--- START ---

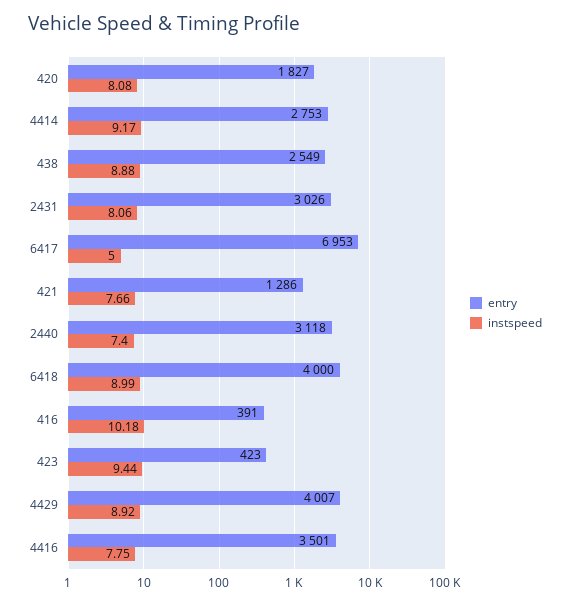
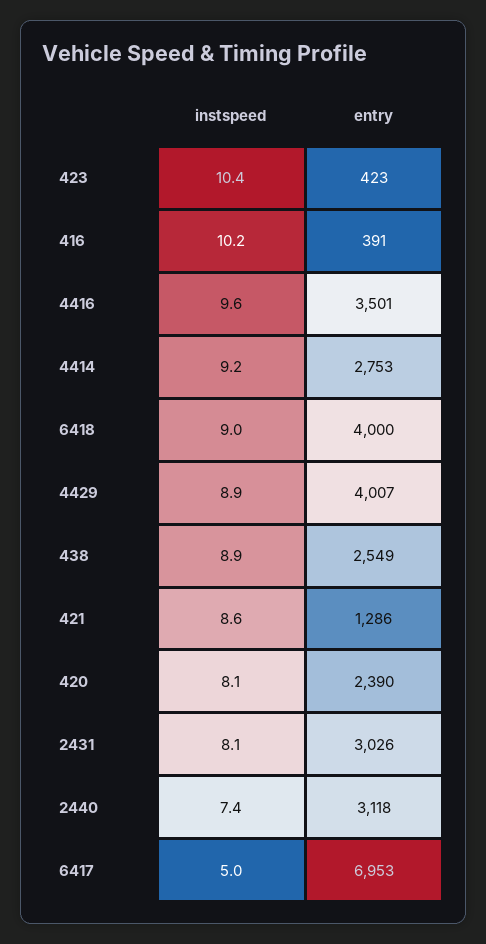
  {
    "entry": {
-     "420": 1827,
+     "420": 2390,
      "4414": 2753,
      "438": 2549,
      "2431": 3026,
      "6417": 6953,
      "421": 1286,
      "2440": 3118,
      "6418": 4000,
      "416": 391,
      "423": 423,
      "4429": 4007,
      "4416": 3501
    },
    "instspeed": {
      "420": 8.08,
      "4414": 9.17,
      "438": 8.88,
      "2431": 8.06,
      "6417": 5,
-     "421": 7.66,
+     "421": 8.6,
      "2440": 7.4,
      "6418": 8.99,
      "416": 10.18,
-     "423": 9.44,
+     "423": 10.4,
      "4429": 8.92,
-     "4416": 7.75
+     "4416": 9.6
    }
  }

--- END ---

*Work task*
All the lines above must be written out exactly, without a single picture.

*Exercise response*
  {
    "entry": {
-     "420": 1827,
+     "420": 2390,
      "4414": 2753,
      "438": 2549,
      "2431": 3026,
      "6417": 6953,
      "421": 1286,
      "2440": 3118,
      "6418": 4000,
      "416": 391,
      "423": 423,
      "4429": 4007,
      "4416": 3501
    },
    "instspeed": {
      "420": 8.08,
      "4414": 9.17,
      "438": 8.88,
      "2431": 8.06,
      "6417": 5,
-     "421": 7.66,
+     "421": 8.6,
      "2440": 7.4,
      "6418": 8.99,
      "416": 10.18,
-     "423": 9.44,
+     "423": 10.4,
      "4429": 8.92,
-     "4416": 7.75
+     "4416": 9.6
    }
  }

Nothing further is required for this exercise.